Marcel Granet was all—and none—of these things. He studied classical Chinese civilization with painstaking care, even as he avidly read and reread the sociological work being published in L’année sociologique and beyond.  Granet’s work represents, more than any writer before or since, a lifelong effort to resolve major issues at the heart of social theory with the Chinese world.  He did not engage in this enterprise as a fieldworker, although he lived in China for a time.  He engaged social theory through his Chinese texts.  Although he lived in China from 1911 to 1913, it was his sinological and sociological texts that drove his work, not the extremely significant events unfolding all around him at the time.  

[e] Towering RF
Granet studied the Classic of Poetry and its commentaries even as a two-millennium imperial order came to an end in the very city in which he lived.  He sought to understand events that would encompass others, and a passing moment in Chinese politics (however important it might appear in retrospect), held none of the fascination or explanatory power for Granet that could be found in the festivals and songs, the dances and legends, of early China.  Rival brotherhoods and sage-king ironsmiths held far more interest for Professor Granet than a fledgling Republican government. Some of the most significant events in China’s modern history were unfolding all around him, and he could not be bothered. Life in China twenty-five centuries earlier—that fascinated him.

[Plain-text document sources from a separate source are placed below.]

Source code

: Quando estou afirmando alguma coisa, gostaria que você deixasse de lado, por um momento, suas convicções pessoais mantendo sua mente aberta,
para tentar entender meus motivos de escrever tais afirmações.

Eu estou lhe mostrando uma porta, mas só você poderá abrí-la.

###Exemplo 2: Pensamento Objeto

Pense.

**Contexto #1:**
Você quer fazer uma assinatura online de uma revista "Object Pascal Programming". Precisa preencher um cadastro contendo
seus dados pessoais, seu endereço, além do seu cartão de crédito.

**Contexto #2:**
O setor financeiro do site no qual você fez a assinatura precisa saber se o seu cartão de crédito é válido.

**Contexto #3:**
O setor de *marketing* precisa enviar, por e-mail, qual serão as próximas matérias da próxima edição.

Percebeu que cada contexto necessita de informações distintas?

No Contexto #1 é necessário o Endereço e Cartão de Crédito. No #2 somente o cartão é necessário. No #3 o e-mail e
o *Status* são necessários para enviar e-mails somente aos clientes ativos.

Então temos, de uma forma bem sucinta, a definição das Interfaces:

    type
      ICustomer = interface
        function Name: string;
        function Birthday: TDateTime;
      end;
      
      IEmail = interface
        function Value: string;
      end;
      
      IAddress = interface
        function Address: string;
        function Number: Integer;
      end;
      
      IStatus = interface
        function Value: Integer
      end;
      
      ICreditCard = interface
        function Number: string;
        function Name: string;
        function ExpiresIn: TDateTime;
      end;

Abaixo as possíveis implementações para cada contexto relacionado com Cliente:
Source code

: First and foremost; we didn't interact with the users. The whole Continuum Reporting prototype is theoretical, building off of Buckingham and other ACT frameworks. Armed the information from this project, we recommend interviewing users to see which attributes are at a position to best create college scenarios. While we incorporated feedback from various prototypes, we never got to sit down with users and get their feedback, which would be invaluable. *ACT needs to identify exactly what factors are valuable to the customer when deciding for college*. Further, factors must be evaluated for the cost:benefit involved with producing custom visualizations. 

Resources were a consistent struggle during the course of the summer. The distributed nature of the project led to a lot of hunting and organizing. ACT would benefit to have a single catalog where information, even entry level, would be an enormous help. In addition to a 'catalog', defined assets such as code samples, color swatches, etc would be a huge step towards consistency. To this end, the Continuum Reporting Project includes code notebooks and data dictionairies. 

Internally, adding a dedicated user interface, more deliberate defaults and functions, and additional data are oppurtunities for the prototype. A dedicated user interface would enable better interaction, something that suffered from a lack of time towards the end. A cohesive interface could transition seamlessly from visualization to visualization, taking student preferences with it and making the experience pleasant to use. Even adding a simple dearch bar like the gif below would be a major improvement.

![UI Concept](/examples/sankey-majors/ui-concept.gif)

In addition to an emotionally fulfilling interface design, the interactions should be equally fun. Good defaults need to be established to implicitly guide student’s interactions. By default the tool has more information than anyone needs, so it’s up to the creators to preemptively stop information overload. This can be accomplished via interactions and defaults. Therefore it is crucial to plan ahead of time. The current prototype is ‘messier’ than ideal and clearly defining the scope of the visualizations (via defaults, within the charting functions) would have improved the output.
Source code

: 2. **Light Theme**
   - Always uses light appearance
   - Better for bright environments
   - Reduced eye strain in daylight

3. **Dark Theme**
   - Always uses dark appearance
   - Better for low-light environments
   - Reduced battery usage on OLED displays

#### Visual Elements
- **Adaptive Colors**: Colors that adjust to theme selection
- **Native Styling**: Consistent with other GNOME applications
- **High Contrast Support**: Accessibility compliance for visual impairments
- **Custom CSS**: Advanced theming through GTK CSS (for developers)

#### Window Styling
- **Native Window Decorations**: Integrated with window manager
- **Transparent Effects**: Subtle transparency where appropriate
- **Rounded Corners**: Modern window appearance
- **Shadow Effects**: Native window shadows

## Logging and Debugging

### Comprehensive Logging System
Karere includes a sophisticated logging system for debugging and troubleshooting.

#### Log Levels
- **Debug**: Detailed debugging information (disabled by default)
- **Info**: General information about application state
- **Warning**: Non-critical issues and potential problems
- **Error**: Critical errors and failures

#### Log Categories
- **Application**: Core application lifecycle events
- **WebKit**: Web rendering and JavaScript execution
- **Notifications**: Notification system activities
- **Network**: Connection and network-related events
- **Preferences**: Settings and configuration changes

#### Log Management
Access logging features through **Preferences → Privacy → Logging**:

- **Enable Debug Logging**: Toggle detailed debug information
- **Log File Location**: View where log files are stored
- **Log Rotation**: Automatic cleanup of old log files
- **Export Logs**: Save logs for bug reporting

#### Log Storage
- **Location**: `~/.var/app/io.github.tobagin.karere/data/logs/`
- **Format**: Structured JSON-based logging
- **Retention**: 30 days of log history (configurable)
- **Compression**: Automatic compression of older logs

It is as simple, and complex, as that.  Obsessively studying China’s past with little regard for its present, and seeking the very heart of Chinese social life in early texts, Granet’s is a sociology driven by early Chinese civilization, and a sinology deeply informed by sociological theory.  The resulting oeuvre is a strange blend of insights that often leave both sociologists and sinologists bewildered, and too easily dismissed for an interpretation here or there that is dated.  

It is not easy to “peg” Granet, although many have tried.  As even a cursory reading of his works will show, Granet’s interests are catholic and his methods both intense and precise.  They also reflect his deep interest in a long tradition of French social thought, dating back at least to Montesquieu, which found its place in the work of scholars surrounding Emile Durkheim and Marcel Mauss.  The range of questions engaged by late-nineteenth and early-twentieth century French sociologists were indeed vast—from personhood to gift exchange and magic to suicide and the very categories of the human mind—and we need to return to their roots if we are to understand Granet the sociologist and scholar of China.

Notes
[1] Marcel Granet, The Religion of the Chinese People [Translated, with an introduction by Maurice Freedman] (New York: Harper & Row, 1973), 12.
[2] Granet, 12.

Bibliography
Granet, Marcel. The Religion of the Chinese People [Translated with an introduction by Maurice Freedman]. New York: Harper & Row, 1973.